Em todas as etapas, desde a compra do filme, revelação e impressão das fotos, a marca Kodak estava presente. Seu domínio e verticalização era tamanho, que acredito poucos consigam citar o nome de mais de um concorrente. Centenas de milhares de funcionários envolvidos nesta operação, nos mais diversos departamentos e unidades de negócios, às vezes por décadas, em todo o globo. Para estes indivíduos, acreditar no fim da fotografia como conheceram era algo insano, assim como apregoou Theodore Levitt em seu artigo: miopia de marketing, sobre os magnatas das ferrovias, os quais nunca imaginaram que seus brinquedos pudessem ser ultrapassados por outros meios de transporte.
 


O planejamento tem algumas ferramentas, as quais podem ser utilizadas para a análise de cenários, dentre as quais trago a matriz de incertezas estratégicas, a qual categoriza em quatro quadrantes os riscos futuros, classificando-os conforme seu impacto e probabilidade de ocorrência.

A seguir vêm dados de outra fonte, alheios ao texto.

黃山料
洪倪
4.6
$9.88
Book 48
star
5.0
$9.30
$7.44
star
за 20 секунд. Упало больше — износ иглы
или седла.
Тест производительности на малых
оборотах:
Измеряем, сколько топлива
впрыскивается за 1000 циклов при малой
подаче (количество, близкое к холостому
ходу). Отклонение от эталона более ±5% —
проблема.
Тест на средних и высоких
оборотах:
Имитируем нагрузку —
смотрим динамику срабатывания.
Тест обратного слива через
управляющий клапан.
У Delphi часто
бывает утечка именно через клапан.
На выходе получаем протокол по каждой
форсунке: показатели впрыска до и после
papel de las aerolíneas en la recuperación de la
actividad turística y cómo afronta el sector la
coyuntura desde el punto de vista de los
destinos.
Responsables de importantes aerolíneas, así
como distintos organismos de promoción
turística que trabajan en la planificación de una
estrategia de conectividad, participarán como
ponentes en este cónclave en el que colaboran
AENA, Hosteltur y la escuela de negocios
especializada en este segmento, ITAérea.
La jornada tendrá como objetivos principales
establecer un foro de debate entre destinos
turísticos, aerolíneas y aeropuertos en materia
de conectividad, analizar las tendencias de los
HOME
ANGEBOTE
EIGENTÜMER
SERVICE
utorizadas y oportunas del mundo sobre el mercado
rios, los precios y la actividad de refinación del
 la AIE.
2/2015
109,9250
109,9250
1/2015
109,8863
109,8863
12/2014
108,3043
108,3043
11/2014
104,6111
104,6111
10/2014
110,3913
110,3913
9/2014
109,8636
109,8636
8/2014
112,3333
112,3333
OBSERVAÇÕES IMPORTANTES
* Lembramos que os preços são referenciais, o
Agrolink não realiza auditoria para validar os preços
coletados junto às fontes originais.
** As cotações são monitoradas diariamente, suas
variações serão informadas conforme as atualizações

Vejamos, começando do menor para o maior, concentrando-se naqueles com alto impacto.
 


Baixa probabilidade e impacto: devem ser monitorados periodicamente pela empresa, porém sem maiores investimentos.
 


Alta probabilidade e baixo impacto: além do monitoramento, uma análise mais profunda deve ser necessária, porém sem necessidade de implementá-las.
 


Baixa probabilidade e alto impacto: monitoramento, análises e estratégias de contingência devem ser desenvolvidos. O setor de turismo e o real valorizado, assim como as exportações de commodities e o crescimento da China, talvez ainda aproveitem de longos períodos de bonança, porém serão seriamente impactados, em caso de mudanças macroeconômicas mais severas.
 


Alta probabilidade e alto impacto: além das ações anteriores, estratégias de reação e criação de forças-tarefa podem ser necessárias. Software livre, computação em nuvem, smartphones, aplicativos e desenvolvedores estão mexendo com a Micosoft, a qual apesar do monopólio do Windows, corre para reduzir o atraso nestas tecnologias. Quem esteve em uma lanchonete do Mc Donald’s nos últimos tempos pode ter se surpreendido com a oferta de produtos saudáveis, tais como saladas e frutas. Sinal dos novos tempos.


 
Voltemos algumas décadas no túnel do tempo. Uma reunião de planejamento na antiga Kodak poderia colocar a então incipiente tecnologia digital como baixo impacto, talvez como alta probabilidade. O envolvimento até o pescoço com a tecnologia vigente, o medo de perder o emprego e a soberba - característica típica dos líderes de mercado - pode ter sido alguns dos motivos para que deixassem passar a janela de oportunidade, representada pela fotografia como hoje conhecemos. Chorar pelo leite derramado não mais resolverá. O melhor remédio foi e sempre será avaliar os cenários antes de tomar decisões ou pior ainda, ignorar as ameaças.
 


Marcos Morita é mestre em Administração de Empresas, professor da Universidade Mackenzie e professor tutor da FGV-RJ. Especialista em estratégias empresariais, é colunista, palestrante e consultor de negócios. Há mais de quinze anos atua como executivo em empresas multinacionais.